Water companies may perform a quantitative microbial risk assessment to verify that the produced water is safe to drink. However, in the drinking water distribution system (DWDS) a faecal contamination may occur when the integrity of the system is broken. Therefore a similar verification of water safety during distribution is desirable, however challenging due to the complexity and extent of the network.
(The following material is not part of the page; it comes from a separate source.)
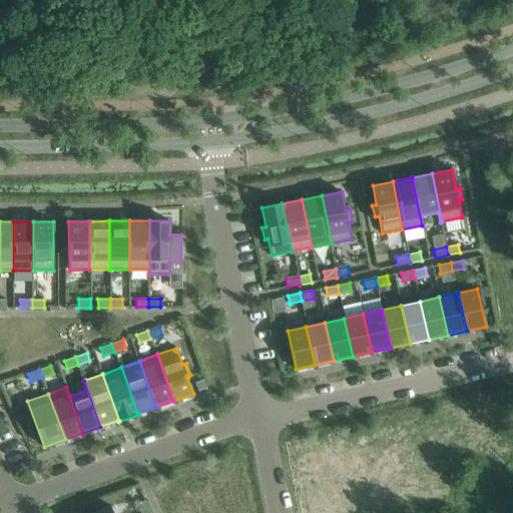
[(145,501),(137,504),(141,512),(146,512),(150,512),(145,501)]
Currently verification consists of regulatory 100 ml samples for E.coli and enterococci analyses at the consumer tap. The drawbacks are that not all contaminations are detected and analysis results take 24 to 48 hours, before action can be taken. Automated analysers that take a sample and analyse it on location within a few hours are now available and can act as online sensors for faecal contamination. This allows a much faster response when a contamination is detected. In this study a hydraulic model was run with many contamination scenario’s and sensor networks to quantify the resulting exposure of consumes to pathogens. The resulting infection risk was then determined with a previously developed QMRA model for distribution systems. It was shown that a boil water notice within hours instead of days can significantly reduce the infection risk. Next to reducing infection risk, these automated analysers can help to better assess infection risk levels and enable more flexibility in network maintenance.